═══ THE DATA ═══

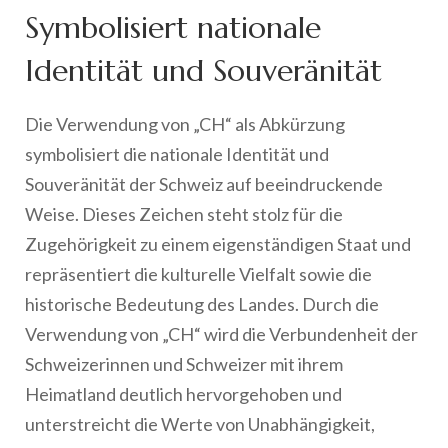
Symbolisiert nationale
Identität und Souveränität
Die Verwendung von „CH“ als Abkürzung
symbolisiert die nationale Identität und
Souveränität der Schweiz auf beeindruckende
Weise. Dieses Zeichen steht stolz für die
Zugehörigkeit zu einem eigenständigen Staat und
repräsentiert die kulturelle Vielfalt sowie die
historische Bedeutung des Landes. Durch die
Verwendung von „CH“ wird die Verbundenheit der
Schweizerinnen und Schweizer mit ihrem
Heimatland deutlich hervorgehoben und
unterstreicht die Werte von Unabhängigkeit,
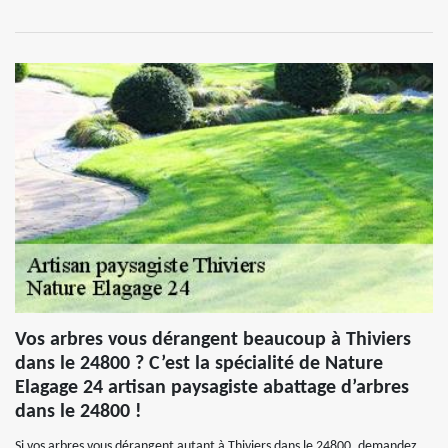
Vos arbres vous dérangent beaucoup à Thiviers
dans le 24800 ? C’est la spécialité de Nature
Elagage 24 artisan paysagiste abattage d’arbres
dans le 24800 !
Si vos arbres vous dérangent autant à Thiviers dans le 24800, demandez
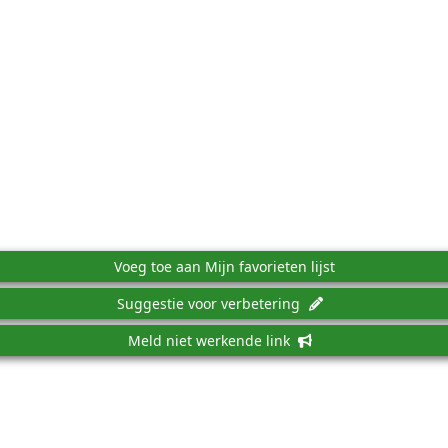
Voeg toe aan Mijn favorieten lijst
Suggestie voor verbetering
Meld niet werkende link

═══

Filter the entries above and keep only the lines with the word "Souveränität".

● EXERCISE ANSWER
Identität und Souveränität
Souveränität der Schweiz auf beeindruckende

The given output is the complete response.